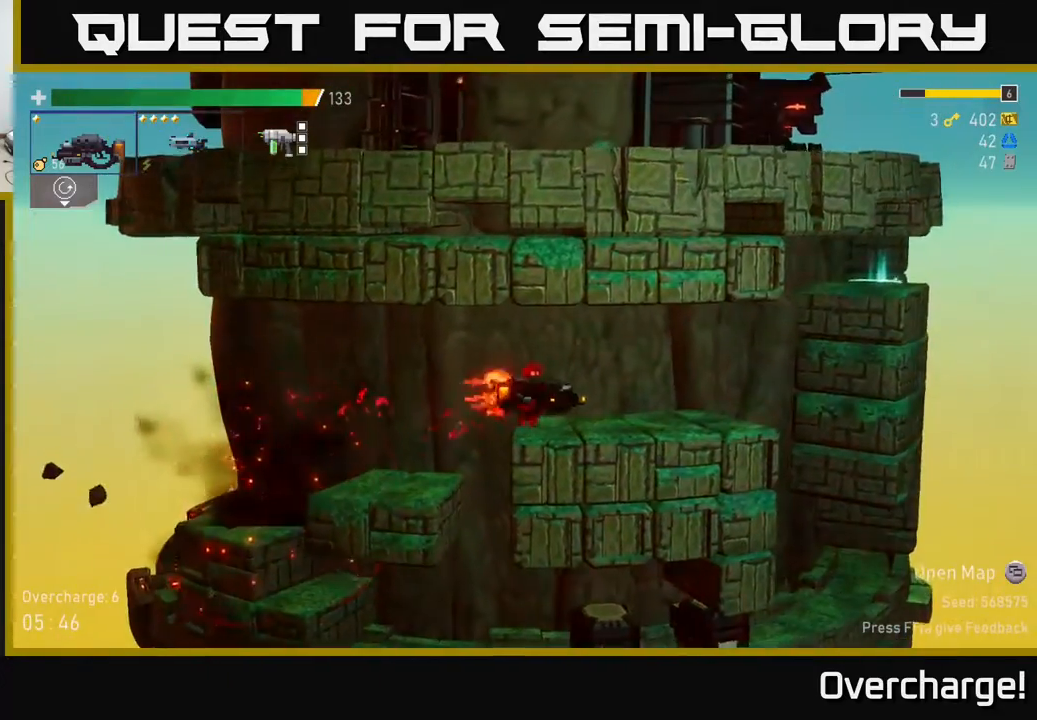
{"buttons": [], "left_stick": "center", "events": [[33, "left_stick", "left"], [300, "left_stick", "right"], [467, "left_stick", "center"]]}
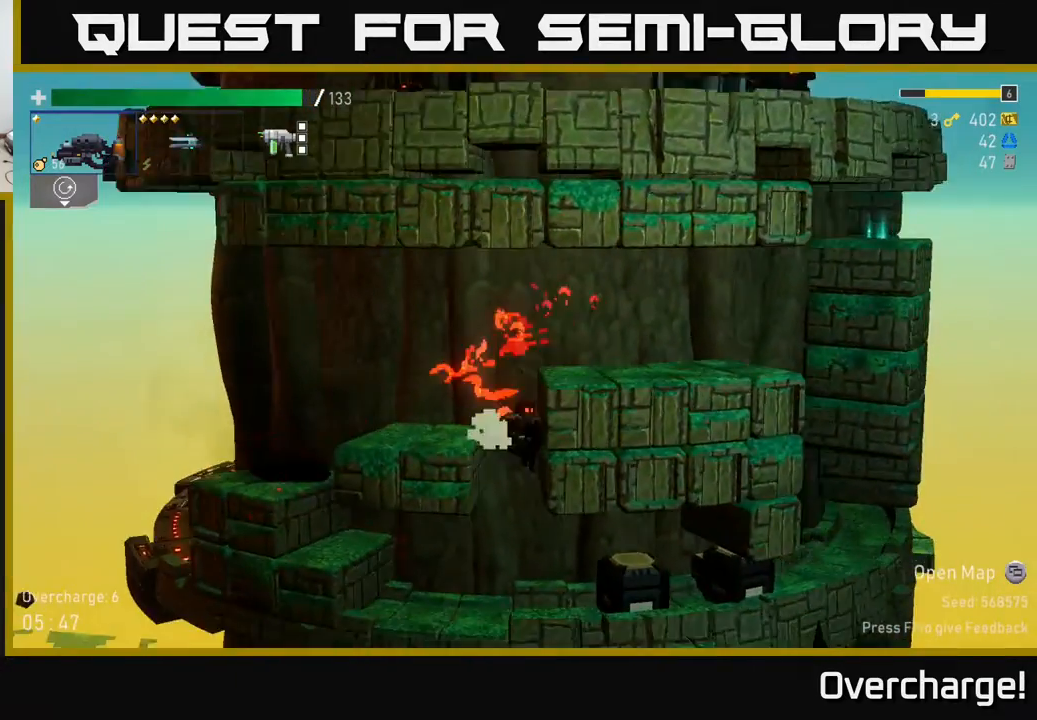
{"buttons": ["R2"], "left_stick": "right", "events": [[267, "R2", "down"], [333, "left_stick", "down-right"], [433, "left_stick", "right"]]}
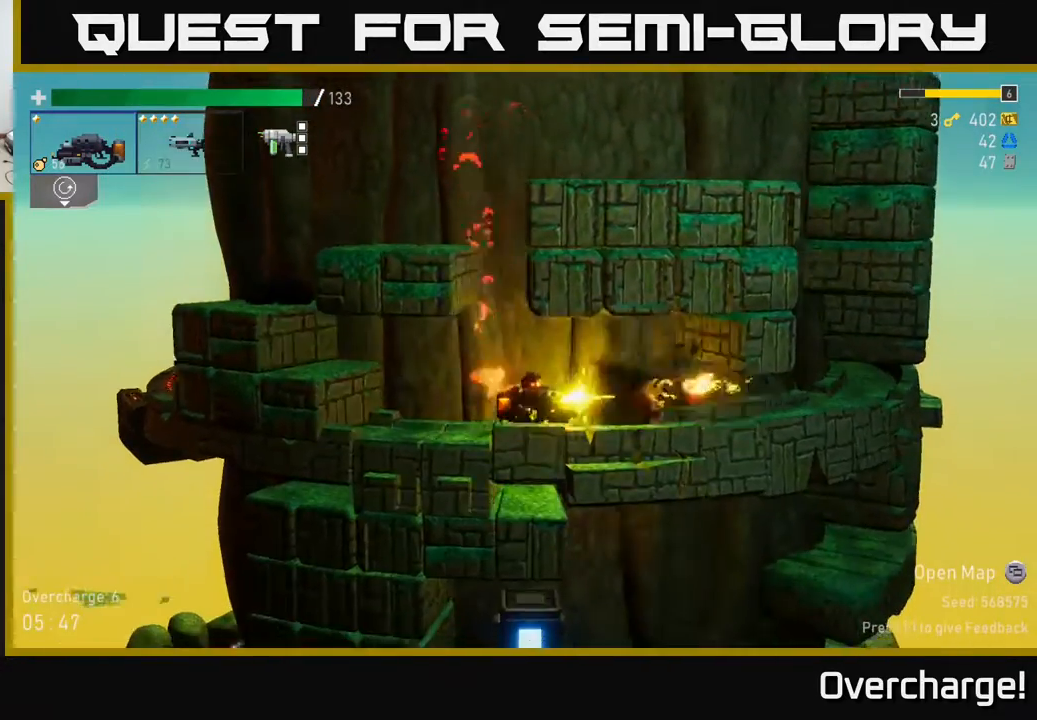
{"buttons": [], "left_stick": "right", "events": [[117, "R2", "up"], [217, "X", "down"], [383, "X", "up"]]}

### Assigned task
When you reproduce the data shown above, keep each line exact and omit every picture.

### Exercise output
{"buttons": [], "left_stick": "center", "events": [[33, "left_stick", "left"], [300, "left_stick", "right"], [467, "left_stick", "center"]]}
{"buttons": ["R2"], "left_stick": "right", "events": [[267, "R2", "down"], [333, "left_stick", "down-right"], [433, "left_stick", "right"]]}
{"buttons": [], "left_stick": "right", "events": [[117, "R2", "up"], [217, "X", "down"], [383, "X", "up"]]}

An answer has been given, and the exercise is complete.